Mexicans march on anniversary of 43 students’ disappearance

MEXICO CITY — Thousands of people marked the one-year anniversary of the disappearance of 43 students that drew international attention by marching through Mexico City on Saturday in an atmosphere of defiant hope.

Activists said Saturday afternoon that the movement might bring justice for Mexico’s disappeared, though only two of the students’ remains have been identified.

While the march was smaller than past demonstrations, the case has helped publicize the thousands who have gone missing since Mexico’s drug war started in 2006.

Peace and anti-crime activist Maria Guadalupe Vicencio, 45, wore a skirt made of a Mexican flag splattered with fake blood. The names of three disappeared activists from her violence-plagued home state of Tamauilpas were written across her shirt.

Vicencio said the students’ movement “sets an example for all Mexicans to wake up, and not be silent.”

The 43 students disappeared on Sept. 26, 2014, in Iguala, during a clash in the southern state of Guerrero. Another six people were killed at the hands of the police during the attack.

According to Mexico’s former attorney general, local police illegally detained the students and then turned them over to the local drug gang Guerreros Unidos, which then allegedly killed them and incinerated their remains.

A group of independent experts assembled by the Inter-American Commission on Human Rights took apart that version earlier this month, saying authorities knew who the students were from the minute they headed for Iguala, and at the very least did nothing to stop the attacks.
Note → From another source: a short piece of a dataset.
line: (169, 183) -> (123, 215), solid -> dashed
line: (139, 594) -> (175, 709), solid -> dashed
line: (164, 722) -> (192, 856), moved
They say the funeral pyre simply didn’t happen, and suggest the attack occurred because students unknowingly hijacked a bus carrying illegal drugs or money. Iguala is known as a transit hub for heroin going to the United States.

President Enrique Pena Nieto earlier in the week told the families of the students that he would create a new special prosecutor for all of the country’s thousands of missing people.

More than 25,000 people have disappeared in Mexico between 2007 and July 31, 2015, according to the government. The mass disappearance of the students a year ago brought the issue back into the spotlight.